This notebook shows how to run TbD-net through test data on the CLEVR dataset.

In [None]:
import torch

from pathlib import Path
import numpy as np
import h5py

from tbd.module_net import load_tbd_net
from utils.clevr import load_vocab
from utils.generate_programs import load_program_generator, generate_programs

Load the trained model we want to produce test answers for

In [None]:
vocab_path = Path('data/vocab.json')
model_path = Path('models/clevr-reg-hres.pt')
tbd_net = load_tbd_net(model_path, load_vocab(vocab_path))

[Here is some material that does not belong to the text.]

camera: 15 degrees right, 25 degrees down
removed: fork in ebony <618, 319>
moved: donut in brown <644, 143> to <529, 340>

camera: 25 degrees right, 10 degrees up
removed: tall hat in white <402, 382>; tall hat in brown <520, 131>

To evaluate, we first need to generate programs from the questions

In [None]:
program_generator = load_program_generator(Path('models/program_generator.pt'))
generate_programs(Path('data/test/test_questions.h5'), program_generator, 
                  dest_dir=Path('data/test/'), batch_size=128)

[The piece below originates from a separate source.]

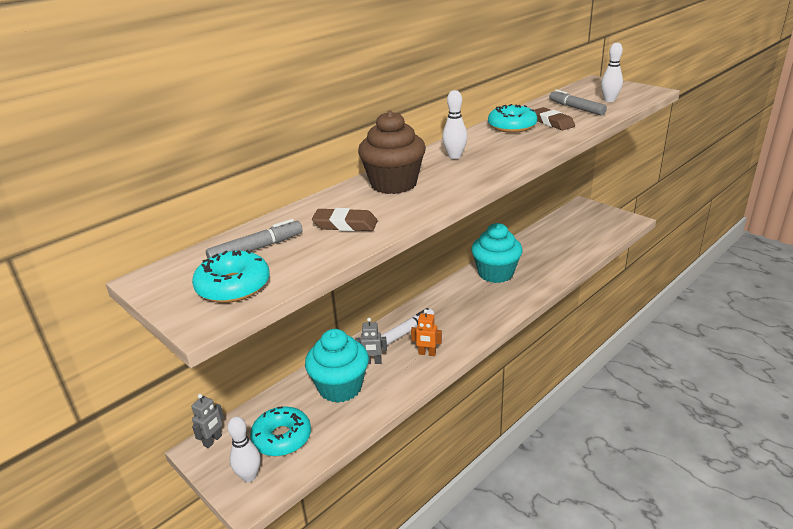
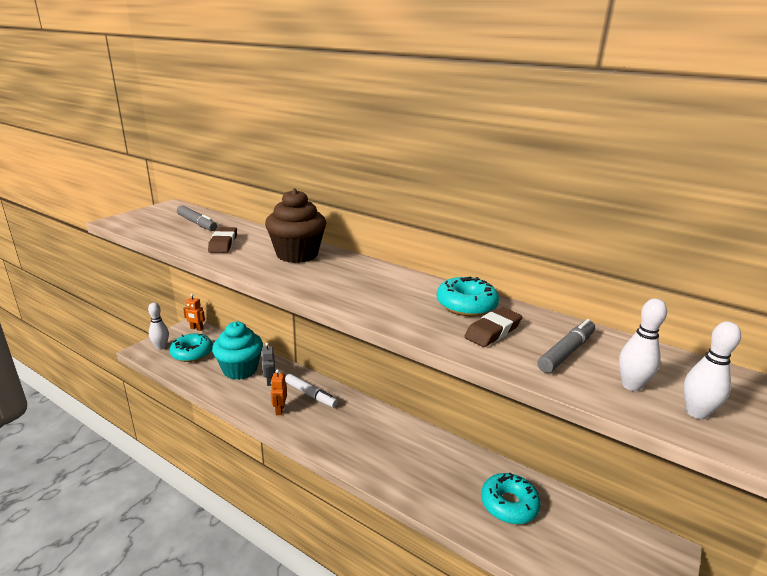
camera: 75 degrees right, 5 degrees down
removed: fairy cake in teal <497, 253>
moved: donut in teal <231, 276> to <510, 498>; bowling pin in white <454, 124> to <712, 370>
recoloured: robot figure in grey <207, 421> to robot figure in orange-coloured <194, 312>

Load the test features that we've extracted and the the questions, image indices, and programs we just generated.

In [None]:
use_np_features = True
if use_np_features:
    features = np.load(str(Path('data/test/test_features.npy')), mmap_mode='r')
else:
    features = h5py.File(Path('data/test/test_features.h5'))['features']

question_np = np.load(Path('data/test/test_questions.npy'))
image_idx_np = np.load(Path('data/test/test_image_idxs.npy'))
programs_np = np.load(Path('data/test/test_programs.npy'))

Create a mapping from our model output to answers

In [None]:
answers = ['blue', 'brown', 'cyan', 'gray', 'green', 'purple', 'red', 'yellow',
           'cube', 'cylinder', 'sphere',
           'large', 'small',
           'metal', 'rubber',
           'no', 'yes',
           '0', '1', '10', '2', '3', '4', '5', '6', '7', '8', '9']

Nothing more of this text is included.